• _Описание задачи_: Воспроизведите дословно часть текста о первом импичменте, которая открывается словами, содержащими «Гражданская война, поглотившая», и завершается словами «белыми политические права.».

• _Фрагмент источника_:
---

Первый импичмент
Первый импичмент
Когда вице-президент Эндрю Джонсон после убийства Авраама Линкольна занял его место в Белом доме, многим новый глава государства казался гарантией того, что политика полного подавления сопротивления разгромленных плантаторов окончательно восторжествует. «Белый бедняк», решительный противник сецессии, он вызывал ненависть и насмешки со стороны плантаторской аристократии и крупнобуржуазных кругов Севера.
Но скоро мнение плантаторов и их единомышленников на Севере о «пьяном портном из Теннесси» круто изменилось. Джонсон выступил за прекращение военного режима на Юге, за возвращение побежденным рабовладельческим штатам — после чисто формального осуждения ими недавнего мятежа — права выбора собственных органов управления и посылки своих депутатов в федеральный конгресс в Вашингтоне. На практике это было равнозначно тому, чтобы вернуть Юг под контроль рабовладельцев. Там, где подобные меры стали проводиться в жизнь, законодательные собрания штатов под диктовку плантаторов приняли пресловутые «черные кодексы», по сути дела восстанавливавшие невольничество. По всему Югу прокатилась волна расправ с неграми и белыми, сотрудничавшими с федеральными властями. Особенно жестоким был погром в Новом Орлеане в июле 1866 года. Южане-полицейские убили около 200 негров и белых — сторонников расового равноправия. Федеральные войска, парализованные приказами из Белого дома, не препятствовали разгулу кровавого насилия.
Гражданская война, поглотившая сотни тысяч жертв, закончилась всего за год до этого. Раны еще не зажили. Весь Север охватила волна негодования, когда выявилась попытка зачеркнуть результаты дорого доставшейся победы американского народа над рабовладельцами. Конгресс принял законы о реконструкции Юга, установившие военный контроль над территорией бывшей Конфедерации. Законодательные собрания южных штатов, состоявшие главным образом из недавних мятежников, были распущены, негры в ряде мест получили — причем на бумаге — равные с белыми политические права.

---

Упражнения по интерпретации диаграмм
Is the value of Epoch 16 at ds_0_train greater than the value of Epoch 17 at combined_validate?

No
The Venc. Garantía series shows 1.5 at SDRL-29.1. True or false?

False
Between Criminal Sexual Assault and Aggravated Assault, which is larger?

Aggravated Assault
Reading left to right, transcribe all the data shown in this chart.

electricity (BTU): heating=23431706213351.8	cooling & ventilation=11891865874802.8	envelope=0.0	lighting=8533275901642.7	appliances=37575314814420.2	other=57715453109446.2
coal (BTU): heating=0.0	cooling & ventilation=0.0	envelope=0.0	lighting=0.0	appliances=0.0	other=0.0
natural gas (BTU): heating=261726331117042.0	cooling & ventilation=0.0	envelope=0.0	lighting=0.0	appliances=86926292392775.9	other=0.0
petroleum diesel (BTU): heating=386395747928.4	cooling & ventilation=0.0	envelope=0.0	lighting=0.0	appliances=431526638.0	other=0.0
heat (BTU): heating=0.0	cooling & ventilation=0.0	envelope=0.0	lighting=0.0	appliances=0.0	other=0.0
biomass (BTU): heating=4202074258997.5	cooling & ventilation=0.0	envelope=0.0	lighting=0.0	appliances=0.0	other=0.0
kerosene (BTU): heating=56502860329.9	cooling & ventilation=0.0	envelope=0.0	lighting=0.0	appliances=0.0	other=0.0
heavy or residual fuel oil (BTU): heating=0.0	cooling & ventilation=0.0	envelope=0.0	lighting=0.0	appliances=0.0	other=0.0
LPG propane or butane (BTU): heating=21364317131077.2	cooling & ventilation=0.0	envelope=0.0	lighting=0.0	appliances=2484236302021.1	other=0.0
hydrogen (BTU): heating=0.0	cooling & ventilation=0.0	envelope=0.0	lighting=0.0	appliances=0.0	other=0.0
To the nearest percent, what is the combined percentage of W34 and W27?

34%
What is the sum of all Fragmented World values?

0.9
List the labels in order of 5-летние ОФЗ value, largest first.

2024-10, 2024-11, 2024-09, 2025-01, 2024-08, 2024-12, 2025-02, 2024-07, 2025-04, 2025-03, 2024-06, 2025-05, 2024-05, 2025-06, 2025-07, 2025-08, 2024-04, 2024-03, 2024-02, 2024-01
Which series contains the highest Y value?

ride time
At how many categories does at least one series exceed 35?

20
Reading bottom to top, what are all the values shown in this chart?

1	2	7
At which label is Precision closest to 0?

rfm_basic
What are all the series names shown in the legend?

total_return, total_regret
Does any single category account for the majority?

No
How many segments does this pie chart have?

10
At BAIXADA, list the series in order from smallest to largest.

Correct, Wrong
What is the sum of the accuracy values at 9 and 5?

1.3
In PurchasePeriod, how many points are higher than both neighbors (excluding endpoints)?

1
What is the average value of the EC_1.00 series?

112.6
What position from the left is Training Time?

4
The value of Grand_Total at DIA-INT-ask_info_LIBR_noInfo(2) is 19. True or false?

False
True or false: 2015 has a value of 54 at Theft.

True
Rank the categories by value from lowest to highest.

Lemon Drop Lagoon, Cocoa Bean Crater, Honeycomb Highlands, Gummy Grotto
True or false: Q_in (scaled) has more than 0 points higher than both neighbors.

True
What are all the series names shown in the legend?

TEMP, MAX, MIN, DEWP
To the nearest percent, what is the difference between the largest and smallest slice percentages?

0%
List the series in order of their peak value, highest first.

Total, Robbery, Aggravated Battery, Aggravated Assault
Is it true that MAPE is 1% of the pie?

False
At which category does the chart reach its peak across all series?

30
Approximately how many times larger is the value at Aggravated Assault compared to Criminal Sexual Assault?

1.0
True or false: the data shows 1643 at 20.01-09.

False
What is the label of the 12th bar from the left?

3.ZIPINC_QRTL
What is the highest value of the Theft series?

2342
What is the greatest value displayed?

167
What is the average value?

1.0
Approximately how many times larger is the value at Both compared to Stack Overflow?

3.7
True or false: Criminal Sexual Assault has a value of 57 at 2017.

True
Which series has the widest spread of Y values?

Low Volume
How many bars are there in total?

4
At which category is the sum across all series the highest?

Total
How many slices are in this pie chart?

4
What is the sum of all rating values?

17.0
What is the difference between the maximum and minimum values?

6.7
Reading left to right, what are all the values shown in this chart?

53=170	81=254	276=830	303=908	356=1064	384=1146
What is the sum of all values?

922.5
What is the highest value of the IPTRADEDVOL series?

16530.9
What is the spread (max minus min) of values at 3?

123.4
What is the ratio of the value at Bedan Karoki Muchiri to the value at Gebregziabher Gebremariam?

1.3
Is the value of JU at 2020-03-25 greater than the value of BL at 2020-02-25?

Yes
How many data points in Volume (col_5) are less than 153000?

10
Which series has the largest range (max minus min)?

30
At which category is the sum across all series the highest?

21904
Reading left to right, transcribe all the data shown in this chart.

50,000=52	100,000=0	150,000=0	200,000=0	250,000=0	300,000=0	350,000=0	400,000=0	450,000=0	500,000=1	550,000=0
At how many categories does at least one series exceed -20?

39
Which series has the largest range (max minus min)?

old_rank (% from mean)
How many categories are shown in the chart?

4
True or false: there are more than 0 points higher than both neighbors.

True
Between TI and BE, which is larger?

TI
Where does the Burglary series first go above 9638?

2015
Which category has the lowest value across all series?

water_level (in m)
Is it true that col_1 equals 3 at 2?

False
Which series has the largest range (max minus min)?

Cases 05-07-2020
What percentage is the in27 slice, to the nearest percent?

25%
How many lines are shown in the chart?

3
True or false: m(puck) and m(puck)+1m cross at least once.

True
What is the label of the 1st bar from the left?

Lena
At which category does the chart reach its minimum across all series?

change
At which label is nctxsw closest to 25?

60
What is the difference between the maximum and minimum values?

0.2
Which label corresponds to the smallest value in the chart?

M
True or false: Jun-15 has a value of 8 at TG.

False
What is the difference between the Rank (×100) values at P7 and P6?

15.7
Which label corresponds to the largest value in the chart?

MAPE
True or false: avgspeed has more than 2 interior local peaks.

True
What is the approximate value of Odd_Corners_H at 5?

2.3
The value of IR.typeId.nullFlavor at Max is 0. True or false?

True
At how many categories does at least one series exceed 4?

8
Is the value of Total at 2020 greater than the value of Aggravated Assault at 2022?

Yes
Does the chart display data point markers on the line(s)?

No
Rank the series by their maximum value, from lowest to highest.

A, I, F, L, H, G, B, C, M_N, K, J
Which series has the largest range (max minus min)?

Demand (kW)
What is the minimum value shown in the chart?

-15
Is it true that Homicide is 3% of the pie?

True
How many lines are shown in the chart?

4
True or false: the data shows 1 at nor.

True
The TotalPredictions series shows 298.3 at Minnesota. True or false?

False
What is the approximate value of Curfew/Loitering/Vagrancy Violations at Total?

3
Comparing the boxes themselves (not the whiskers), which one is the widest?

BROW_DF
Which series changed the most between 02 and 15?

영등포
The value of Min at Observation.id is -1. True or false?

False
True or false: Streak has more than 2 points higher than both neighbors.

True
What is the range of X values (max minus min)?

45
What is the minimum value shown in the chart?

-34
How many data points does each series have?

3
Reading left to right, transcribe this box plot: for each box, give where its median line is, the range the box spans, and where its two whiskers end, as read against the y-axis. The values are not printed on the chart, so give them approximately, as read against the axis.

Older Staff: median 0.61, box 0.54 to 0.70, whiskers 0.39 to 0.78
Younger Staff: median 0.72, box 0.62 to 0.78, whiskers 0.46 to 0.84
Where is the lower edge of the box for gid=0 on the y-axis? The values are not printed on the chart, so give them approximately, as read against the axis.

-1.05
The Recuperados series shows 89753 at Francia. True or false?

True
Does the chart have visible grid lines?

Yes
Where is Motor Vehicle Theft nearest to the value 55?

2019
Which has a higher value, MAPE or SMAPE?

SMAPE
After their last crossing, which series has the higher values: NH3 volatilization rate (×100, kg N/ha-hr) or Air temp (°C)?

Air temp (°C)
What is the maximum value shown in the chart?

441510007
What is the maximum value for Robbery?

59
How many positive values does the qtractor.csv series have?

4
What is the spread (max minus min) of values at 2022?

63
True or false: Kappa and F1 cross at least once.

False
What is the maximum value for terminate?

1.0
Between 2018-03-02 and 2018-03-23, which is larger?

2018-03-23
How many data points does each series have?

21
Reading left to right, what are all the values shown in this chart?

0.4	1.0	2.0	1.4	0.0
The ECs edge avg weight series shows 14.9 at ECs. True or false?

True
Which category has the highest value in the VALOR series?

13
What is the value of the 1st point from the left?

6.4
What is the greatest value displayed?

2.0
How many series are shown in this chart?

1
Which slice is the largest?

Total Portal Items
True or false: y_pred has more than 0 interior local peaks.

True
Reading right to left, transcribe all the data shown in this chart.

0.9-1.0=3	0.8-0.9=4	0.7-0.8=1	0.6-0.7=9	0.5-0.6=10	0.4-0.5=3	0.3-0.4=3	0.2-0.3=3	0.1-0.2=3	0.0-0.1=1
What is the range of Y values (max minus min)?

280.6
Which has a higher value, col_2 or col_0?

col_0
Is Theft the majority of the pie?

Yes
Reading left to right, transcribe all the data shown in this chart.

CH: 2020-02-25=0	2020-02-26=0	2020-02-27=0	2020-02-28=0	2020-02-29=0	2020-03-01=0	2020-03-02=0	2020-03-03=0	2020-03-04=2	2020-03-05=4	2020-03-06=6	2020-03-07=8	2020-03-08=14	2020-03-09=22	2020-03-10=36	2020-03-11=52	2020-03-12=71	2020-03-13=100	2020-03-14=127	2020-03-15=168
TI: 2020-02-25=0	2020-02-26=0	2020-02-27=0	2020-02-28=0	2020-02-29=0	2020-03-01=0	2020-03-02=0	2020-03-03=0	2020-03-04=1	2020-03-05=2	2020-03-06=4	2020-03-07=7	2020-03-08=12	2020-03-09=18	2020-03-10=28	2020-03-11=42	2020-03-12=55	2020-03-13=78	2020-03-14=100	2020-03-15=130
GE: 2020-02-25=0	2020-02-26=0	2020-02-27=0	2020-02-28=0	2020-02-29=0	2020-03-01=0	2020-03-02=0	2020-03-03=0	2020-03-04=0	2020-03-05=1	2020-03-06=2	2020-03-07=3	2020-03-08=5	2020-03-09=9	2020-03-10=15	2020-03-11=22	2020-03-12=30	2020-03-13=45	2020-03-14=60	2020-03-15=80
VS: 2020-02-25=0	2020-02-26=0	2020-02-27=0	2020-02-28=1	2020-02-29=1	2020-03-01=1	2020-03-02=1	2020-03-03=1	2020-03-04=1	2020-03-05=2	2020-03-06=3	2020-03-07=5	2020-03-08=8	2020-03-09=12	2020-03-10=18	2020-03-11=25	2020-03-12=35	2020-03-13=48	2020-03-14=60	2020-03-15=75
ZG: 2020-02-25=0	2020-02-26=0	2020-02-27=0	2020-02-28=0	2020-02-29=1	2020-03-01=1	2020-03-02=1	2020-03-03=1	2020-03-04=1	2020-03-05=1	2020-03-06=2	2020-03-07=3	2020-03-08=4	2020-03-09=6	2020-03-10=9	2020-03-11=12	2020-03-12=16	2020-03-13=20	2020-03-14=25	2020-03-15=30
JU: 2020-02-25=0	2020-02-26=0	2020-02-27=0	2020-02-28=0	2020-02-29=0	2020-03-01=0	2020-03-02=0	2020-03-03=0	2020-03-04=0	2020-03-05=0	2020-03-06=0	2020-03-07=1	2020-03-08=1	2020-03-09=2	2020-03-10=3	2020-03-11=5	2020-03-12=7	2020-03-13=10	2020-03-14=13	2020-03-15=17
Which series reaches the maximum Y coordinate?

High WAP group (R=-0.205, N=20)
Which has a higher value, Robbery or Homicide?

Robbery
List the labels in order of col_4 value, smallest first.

---

• _Поле ответа_:
Гражданская война, поглотившая сотни тысяч жертв, закончилась всего за год до этого. Раны еще не зажили. Весь Север охватила волна негодования, когда выявилась попытка зачеркнуть результаты дорого доставшейся победы американского народа над рабовладельцами. Конгресс принял законы о реконструкции Юга, установившие военный контроль над территорией бывшей Конфедерации. Законодательные собрания южных штатов, состоявшие главным образом из недавних мятежников, были распущены, негры в ряде мест получили — причем на бумаге — равные с белыми политические права.